### Trecho do texto
● ● ●
História do Naturismo no Brasil - Parte 2

  Em 20 de Novembro de 1954 (apenas um ano depois que a INF foi organizada), Luz del Fuego criou no Rio de Janeiro o "Clube Naturista Brasileiro".

  Os registros oficiais do Partido Naturista e do Clube Naturista podem ser encontrados em: "Registro Civil de Pessoas Jurídicas", nos livros A3 e A1. Estes registros equivaliam a algo como o atual CNPJ.

  A revista "Freies Leban", no seu número 127, de janeiro de 1966, possui um artigo sobre o Clube Naturista Brasileiro e Luz del Fuego. O correspondente foi Paulo Pereira Silva, um jovem Naturista do Rio de Janeiro.

  A INF reconheceu oficialmente o grupo Naturista brasileiro em 1965, quando publicou no seu Guia Anual uma nota sobre a "Fraternidade Naturista Internacional do Brasil” (FNIB), primeiro nome da Federação Brasileira de Naturismo.

  Os estatutos do Partido e do Clube davam a Luz del Fuego o título de Presidente Perpétuo de ambos. Ela fez desta forma para manter o controle ético de ambos.
● ● ●
### Linhas fornecidas
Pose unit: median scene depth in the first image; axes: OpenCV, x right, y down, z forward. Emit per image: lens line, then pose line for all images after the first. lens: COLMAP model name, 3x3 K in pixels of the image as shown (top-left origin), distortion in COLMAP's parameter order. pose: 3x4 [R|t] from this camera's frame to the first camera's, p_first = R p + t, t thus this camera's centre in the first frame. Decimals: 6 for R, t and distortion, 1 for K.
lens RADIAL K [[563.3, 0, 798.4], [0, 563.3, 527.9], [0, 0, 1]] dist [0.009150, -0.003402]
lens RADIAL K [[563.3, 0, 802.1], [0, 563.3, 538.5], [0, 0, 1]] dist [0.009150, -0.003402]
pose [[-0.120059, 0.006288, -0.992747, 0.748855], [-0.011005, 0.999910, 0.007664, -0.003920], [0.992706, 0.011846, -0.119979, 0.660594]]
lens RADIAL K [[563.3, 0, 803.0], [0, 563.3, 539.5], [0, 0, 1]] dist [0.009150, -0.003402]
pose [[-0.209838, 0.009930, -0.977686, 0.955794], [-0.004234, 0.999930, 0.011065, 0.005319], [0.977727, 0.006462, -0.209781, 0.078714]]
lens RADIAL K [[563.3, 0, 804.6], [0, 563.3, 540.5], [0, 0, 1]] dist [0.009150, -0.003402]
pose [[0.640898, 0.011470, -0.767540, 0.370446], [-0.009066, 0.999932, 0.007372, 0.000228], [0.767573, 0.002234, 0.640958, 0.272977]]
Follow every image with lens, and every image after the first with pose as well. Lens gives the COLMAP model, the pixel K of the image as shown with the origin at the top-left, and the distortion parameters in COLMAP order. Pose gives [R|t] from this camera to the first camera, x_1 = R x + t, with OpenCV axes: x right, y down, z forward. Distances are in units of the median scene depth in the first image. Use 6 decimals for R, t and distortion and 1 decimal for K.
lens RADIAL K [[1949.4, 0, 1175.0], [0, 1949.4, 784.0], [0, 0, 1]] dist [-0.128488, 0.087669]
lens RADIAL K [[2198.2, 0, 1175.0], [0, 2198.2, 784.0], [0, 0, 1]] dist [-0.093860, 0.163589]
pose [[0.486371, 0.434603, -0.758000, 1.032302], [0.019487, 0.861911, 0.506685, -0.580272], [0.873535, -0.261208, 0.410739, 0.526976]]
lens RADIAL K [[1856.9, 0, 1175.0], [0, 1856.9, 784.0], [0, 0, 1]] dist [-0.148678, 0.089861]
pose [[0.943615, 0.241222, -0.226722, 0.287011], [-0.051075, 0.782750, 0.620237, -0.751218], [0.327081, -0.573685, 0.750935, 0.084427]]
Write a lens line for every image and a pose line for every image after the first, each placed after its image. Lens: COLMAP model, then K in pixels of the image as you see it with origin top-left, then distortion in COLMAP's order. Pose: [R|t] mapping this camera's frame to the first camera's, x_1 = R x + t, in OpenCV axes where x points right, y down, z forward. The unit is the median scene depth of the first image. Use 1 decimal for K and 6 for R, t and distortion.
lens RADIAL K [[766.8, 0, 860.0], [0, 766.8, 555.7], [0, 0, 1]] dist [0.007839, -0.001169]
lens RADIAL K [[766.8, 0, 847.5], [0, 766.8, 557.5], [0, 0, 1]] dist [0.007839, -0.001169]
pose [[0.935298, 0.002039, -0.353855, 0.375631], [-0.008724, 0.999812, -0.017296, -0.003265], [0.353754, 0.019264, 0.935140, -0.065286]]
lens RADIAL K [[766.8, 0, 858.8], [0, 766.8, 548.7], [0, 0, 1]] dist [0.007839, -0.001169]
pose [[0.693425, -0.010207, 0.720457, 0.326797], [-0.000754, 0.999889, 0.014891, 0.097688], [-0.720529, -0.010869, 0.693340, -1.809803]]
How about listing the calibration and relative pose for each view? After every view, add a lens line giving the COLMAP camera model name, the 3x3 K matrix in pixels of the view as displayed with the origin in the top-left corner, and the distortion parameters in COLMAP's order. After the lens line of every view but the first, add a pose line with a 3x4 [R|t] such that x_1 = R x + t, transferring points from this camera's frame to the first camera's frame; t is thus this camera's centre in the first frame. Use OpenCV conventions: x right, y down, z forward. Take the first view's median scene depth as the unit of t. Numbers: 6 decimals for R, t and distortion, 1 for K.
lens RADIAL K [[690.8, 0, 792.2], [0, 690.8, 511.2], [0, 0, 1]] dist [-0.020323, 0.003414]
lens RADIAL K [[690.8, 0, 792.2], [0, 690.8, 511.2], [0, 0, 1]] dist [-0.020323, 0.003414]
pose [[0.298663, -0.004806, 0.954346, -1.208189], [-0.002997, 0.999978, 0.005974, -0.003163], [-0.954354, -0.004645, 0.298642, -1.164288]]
● ● ●
### Ação necessária A
Reescreva em forma de lista o parágrafo do texto sobre a história do naturismo no Brasil que começa com "A INF reconheceu oficialmente", mantendo seus fatos principais.
### Ação necessária B
Reproduza fielmente o trecho do texto sobre a história do naturismo no Brasil que vai de "Em 20 de Novembro" a "o atual CNPJ.".

### Resultado da tarefa A
- Reconhecimento oficial do grupo naturista brasileiro pela INF: 1965
- Meio: uma nota no Guia Anual da INF
- Grupo citado: "Fraternidade Naturista Internacional do Brasil" (FNIB)
- FNIB: primeiro nome da Federação Brasileira de Naturismo

### Resultado da tarefa B
Em 20 de Novembro de 1954 (apenas um ano depois que a INF foi organizada), Luz del Fuego criou no Rio de Janeiro o "Clube Naturista Brasileiro".

  Os registros oficiais do Partido Naturista e do Clube Naturista podem ser encontrados em: "Registro Civil de Pessoas Jurídicas", nos livros A3 e A1. Estes registros equivaliam a algo como o atual CNPJ.